ECG may show ischaemic changes, arrhythmia, left ventricular hypertrophy or may be normal.
Echocardiogram can be used to assess ventricular contraction.
Swan-Ganz catheter allows measurements of right atrial, right ventricular, pulmonary artery, pulmonary wedge and left ventricular end-diastolic pressures.
What are the non-pharmacologic/surgical treatments for Cardiac Failure?
Lifestyle modifications are necessary. Notably: • Salt and fluid retention • Weight reduction • Smoking cessation • Alcohol reduction • Low intensity aerobic exercise.
What are the pharmacological treatments for Cardiac Failure?
First-line:
• ACE-inhibitors such as Ramipril, Captopril, decrease mortality and morbidity associated with heart failure.
○ Angiotensin-II receptor blockers such as Valsartan should replace ACEi if not well tolerated.
• Beta-blockers such as Bisoprolol and Carvediol also improve mortality and morbidity and should be prescribed with ACEi.

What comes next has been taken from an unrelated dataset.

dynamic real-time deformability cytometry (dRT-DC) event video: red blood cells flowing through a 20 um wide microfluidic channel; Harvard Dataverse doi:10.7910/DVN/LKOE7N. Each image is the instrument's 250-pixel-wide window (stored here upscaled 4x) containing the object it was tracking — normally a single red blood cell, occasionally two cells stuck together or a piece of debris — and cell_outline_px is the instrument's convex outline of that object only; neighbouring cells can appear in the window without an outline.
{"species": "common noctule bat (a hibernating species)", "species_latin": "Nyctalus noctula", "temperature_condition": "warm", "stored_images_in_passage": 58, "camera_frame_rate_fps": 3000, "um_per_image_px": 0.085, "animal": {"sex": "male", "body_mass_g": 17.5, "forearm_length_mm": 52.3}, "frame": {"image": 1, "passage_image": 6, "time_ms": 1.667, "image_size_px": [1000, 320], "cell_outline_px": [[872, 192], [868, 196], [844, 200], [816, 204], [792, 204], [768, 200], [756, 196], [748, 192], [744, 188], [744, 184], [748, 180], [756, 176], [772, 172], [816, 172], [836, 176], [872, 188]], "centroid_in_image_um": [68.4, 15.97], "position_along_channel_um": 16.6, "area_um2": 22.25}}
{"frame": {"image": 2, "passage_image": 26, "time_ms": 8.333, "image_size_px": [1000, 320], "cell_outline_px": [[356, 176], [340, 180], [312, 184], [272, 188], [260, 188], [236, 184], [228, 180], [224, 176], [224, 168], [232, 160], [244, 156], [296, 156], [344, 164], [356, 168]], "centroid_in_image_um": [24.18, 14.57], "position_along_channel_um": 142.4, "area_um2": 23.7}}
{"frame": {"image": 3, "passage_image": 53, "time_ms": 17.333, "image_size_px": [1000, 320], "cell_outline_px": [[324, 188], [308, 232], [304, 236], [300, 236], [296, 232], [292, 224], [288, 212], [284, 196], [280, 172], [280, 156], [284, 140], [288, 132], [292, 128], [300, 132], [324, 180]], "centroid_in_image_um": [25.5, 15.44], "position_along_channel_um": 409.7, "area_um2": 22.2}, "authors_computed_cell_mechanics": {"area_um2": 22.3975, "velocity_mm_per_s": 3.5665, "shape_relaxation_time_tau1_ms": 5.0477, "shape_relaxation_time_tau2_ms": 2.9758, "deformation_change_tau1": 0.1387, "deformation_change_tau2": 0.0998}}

• Diuretics should also be prescribed to patients with previous evidence of fluid retention. First line are loop diuretics (e.g. frusemide), then thiazide-like diuretics (e.g. metolazone).
Second-line:
• Aldosterone antagonists such as spironolactone should be prescribed to patients with moderate-severe LVF (but also beneficial to people with mild LVF). Improves mortality. Monitor K+ as can cause hyperkalaemia.
• Vasodilators such as hydralazine may be added to patients (particularly in Afro-Caribbeans) with persistent symptoms.
• Digoxin is a positive inotrope. Decreases hospitalisation, but not mortality.